Nina George Dean is a successful food writer, who decides on her 32nd birthday to try online dating for the first time. She is successful and independent, however, with all the other complexities of her life, she yearns for companionship and someone to share this amazing life she has built. Dolly taps into the zeitgeist of modern dating, perfectly encapsulating the scariness of putting yourself out there. Whether it be just for sex or to actually find love, meandering the world of Tinder and Bumble, or ‘Linx’ in Nina’s case, is not for the faint-hearted. Ghosts perfectly highlights the horrors of rejection, but true to Alderton, all the other wonders of love, writing so beautifully about female friendships and the love between these women. 

Not only does the novel’s title capture 21st-century ‘ghosting’ through Nina’s story it also relates to the ghosts of who we once were, who we might have been had life panned out differently, and how to plough on with some sort of hope that everything will work itself out. It explores the ghosts of her twenties and past female friendships, with Katherine and Nina gradually growing apart as their lives take different directions. Nina also struggles with the new relationships she now has with her parents, as her mother tries to change her identity, giving herself a new name, whilst her father is sadly fading away into dementia. I adored the cyclical prose of this novel beginning and ending on Nina’s birthday, taking us through a whole year of her life, as it felt like we, the readers, went through these experiences with her.

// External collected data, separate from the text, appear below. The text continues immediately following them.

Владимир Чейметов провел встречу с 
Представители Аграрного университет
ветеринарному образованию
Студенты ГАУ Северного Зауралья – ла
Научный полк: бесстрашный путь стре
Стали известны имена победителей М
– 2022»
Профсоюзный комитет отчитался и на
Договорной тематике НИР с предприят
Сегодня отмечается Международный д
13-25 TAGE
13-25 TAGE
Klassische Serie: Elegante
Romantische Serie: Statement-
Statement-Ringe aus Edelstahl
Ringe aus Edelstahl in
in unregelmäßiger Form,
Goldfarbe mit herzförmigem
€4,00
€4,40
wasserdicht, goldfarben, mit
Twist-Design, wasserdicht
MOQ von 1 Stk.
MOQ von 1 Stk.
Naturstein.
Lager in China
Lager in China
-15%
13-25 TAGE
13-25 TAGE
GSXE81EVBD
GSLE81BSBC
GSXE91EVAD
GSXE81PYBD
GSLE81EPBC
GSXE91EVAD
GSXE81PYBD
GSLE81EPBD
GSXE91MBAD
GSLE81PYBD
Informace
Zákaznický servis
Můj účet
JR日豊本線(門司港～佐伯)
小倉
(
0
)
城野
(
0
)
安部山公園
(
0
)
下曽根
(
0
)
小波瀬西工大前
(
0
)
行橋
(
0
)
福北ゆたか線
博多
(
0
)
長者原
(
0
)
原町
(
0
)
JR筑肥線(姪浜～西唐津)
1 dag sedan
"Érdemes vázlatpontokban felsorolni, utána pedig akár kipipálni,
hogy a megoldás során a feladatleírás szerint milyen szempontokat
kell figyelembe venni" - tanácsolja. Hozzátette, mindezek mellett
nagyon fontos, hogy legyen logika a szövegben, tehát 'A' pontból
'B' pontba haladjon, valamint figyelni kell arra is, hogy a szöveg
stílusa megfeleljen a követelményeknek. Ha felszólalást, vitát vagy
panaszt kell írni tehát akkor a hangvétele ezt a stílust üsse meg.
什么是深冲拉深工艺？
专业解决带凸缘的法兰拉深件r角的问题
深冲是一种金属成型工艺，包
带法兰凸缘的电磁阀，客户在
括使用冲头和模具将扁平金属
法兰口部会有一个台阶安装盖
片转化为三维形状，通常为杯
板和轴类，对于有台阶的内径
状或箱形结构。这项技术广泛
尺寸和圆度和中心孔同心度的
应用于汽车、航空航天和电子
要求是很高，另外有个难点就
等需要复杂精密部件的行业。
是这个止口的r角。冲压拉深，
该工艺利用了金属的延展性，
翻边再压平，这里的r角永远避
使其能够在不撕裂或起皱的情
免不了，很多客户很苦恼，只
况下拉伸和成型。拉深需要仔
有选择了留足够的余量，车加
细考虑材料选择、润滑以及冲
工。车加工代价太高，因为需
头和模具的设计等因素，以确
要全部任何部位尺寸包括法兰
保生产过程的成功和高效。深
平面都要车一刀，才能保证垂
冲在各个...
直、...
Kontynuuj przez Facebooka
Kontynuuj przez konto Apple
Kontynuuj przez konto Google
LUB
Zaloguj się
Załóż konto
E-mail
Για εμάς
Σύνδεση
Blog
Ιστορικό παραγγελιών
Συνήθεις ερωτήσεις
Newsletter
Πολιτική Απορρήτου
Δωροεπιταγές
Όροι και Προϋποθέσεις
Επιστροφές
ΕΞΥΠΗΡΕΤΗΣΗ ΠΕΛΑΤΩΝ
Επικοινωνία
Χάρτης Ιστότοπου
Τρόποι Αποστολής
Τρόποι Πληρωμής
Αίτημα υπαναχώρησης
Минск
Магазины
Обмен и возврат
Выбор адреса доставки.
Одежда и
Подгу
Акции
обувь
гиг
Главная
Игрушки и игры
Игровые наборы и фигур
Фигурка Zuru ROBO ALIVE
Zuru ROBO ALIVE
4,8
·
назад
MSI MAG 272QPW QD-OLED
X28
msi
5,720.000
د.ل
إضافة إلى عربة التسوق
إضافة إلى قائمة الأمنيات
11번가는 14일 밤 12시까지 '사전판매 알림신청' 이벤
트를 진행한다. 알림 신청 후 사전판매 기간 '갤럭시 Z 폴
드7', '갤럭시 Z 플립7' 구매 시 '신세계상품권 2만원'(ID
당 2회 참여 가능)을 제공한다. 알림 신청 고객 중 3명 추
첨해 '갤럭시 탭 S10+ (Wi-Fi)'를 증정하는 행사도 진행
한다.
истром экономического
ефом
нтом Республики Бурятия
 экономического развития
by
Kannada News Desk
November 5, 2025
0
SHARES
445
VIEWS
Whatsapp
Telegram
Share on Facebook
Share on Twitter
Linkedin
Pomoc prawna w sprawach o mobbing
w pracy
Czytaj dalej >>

I have been waiting for this book’s arrival since the very last page of Dolly’s first book Everything I Know About Love, which has been my bible ever since I first read it. It is an anecdote especially to my first year at University, being ‘all about friendship’. Ghosts proved just as fulfilling and easy to devour. One of my favourite quotes from Ghosts being “It’s so hard to trace which memories are yours and which ones you’ve borrowed from photo albums and family folklore and appropriated as your own.” It made me realise how Dolly herself is like this for many of us readers, with the multitude of recommendations I receive from her podcast The High Low, as well as recounting stories from her memoir and columns to friends as if I know her. She has definitely influenced and nestled into my life and the lives of so many women, with Ghosts only adding to this. 

This is an empowering feminist book, analysing the nature of dating and friendship in your thirties, especially when everyone around you seems to have settled down. Through Nina, Dolly highlights that this ‘perfect’, predictable life has its flaws and that being in your thirties and single isn’t all that bad. It is extremely witty, precise and insightful and I encourage you all to go and read it. I am jealous of everyone yet to experience the wonders of Dolly’s writing who can delve into it, but if you are already a massive fan as I am, you will already know you are going to love it!